[THE INPUT — start]
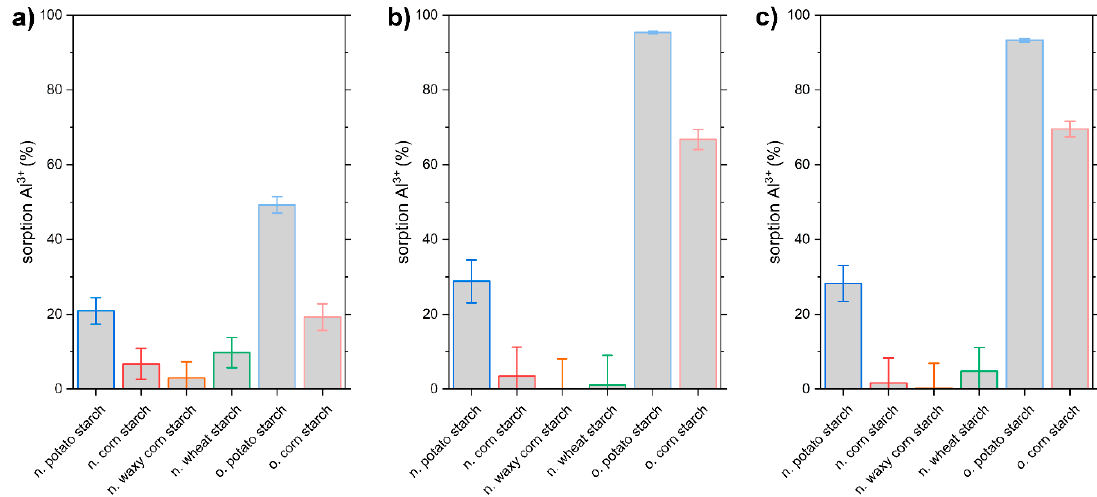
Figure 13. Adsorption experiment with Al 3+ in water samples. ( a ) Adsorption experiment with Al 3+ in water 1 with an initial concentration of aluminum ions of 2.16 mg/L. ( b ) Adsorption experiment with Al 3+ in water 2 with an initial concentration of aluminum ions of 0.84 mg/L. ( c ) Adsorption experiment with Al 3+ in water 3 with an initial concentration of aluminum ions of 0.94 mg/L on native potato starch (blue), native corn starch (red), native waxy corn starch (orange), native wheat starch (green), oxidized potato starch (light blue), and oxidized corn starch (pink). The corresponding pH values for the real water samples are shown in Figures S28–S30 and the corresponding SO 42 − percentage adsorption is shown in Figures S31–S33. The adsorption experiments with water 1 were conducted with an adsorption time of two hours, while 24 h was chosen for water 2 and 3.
[THE INPUT — finish]
[THE INPUT — start]
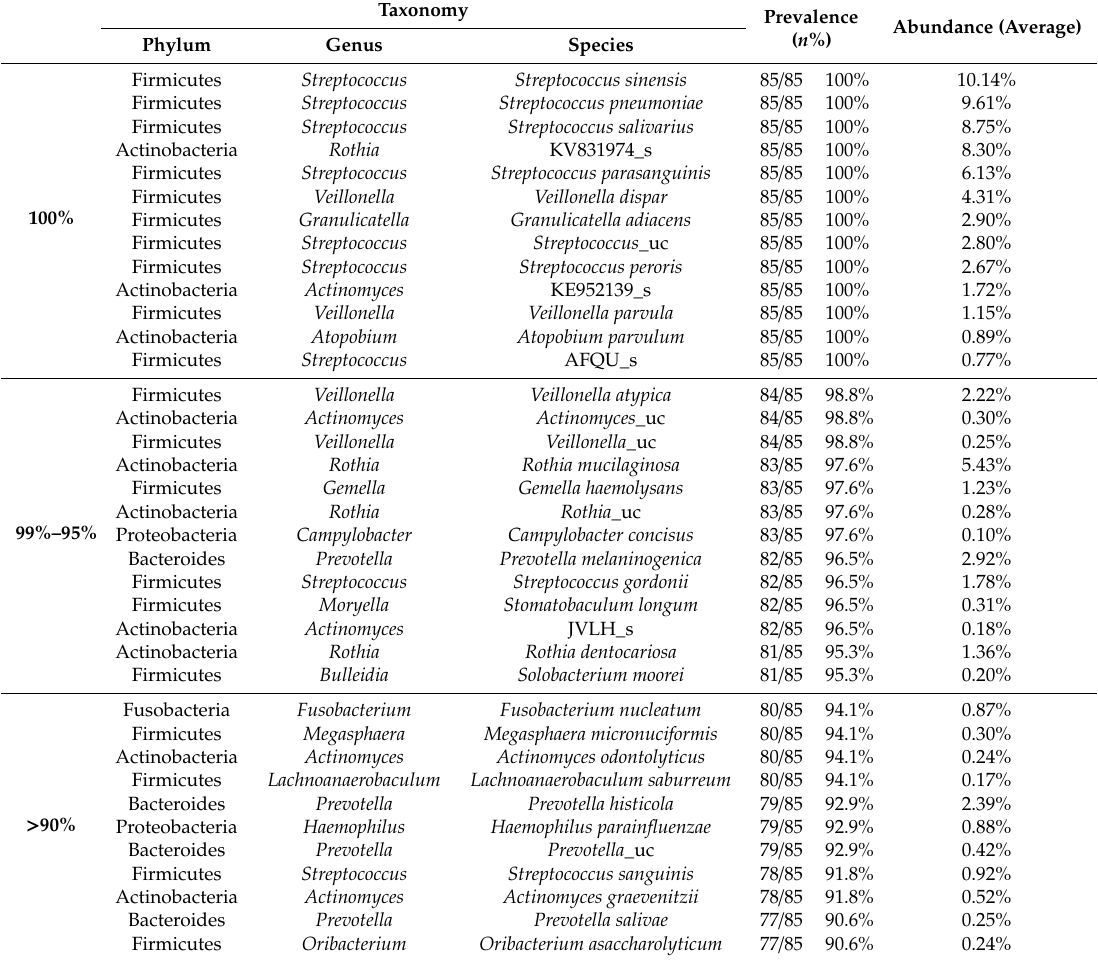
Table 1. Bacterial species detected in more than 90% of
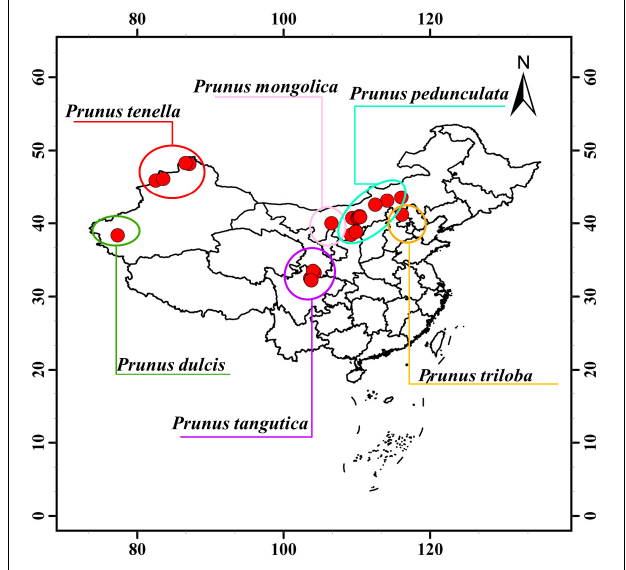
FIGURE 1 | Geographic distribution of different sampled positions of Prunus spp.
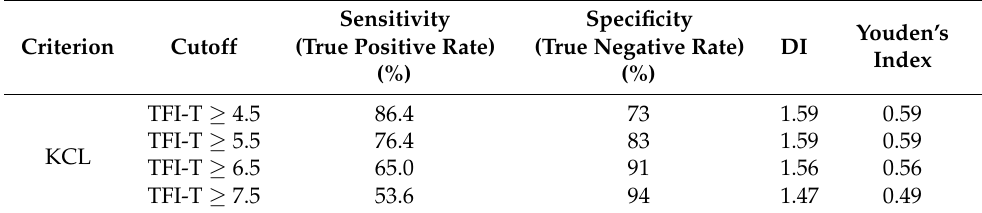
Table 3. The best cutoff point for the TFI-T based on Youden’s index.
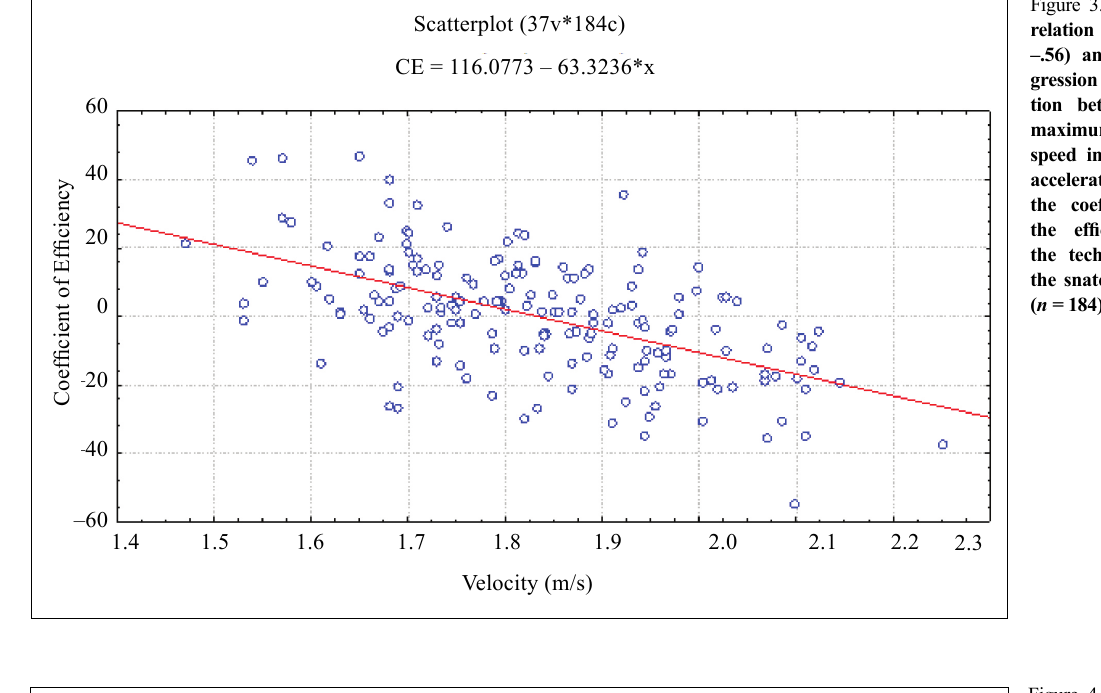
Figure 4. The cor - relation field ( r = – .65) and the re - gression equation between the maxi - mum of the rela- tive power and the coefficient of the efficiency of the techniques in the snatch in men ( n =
[THE INPUT — finish]
TO DO:
Where a line of the listing includes the word "Table", add it to the tally, and give the final number and nothing more.

ANSWER BOX:
2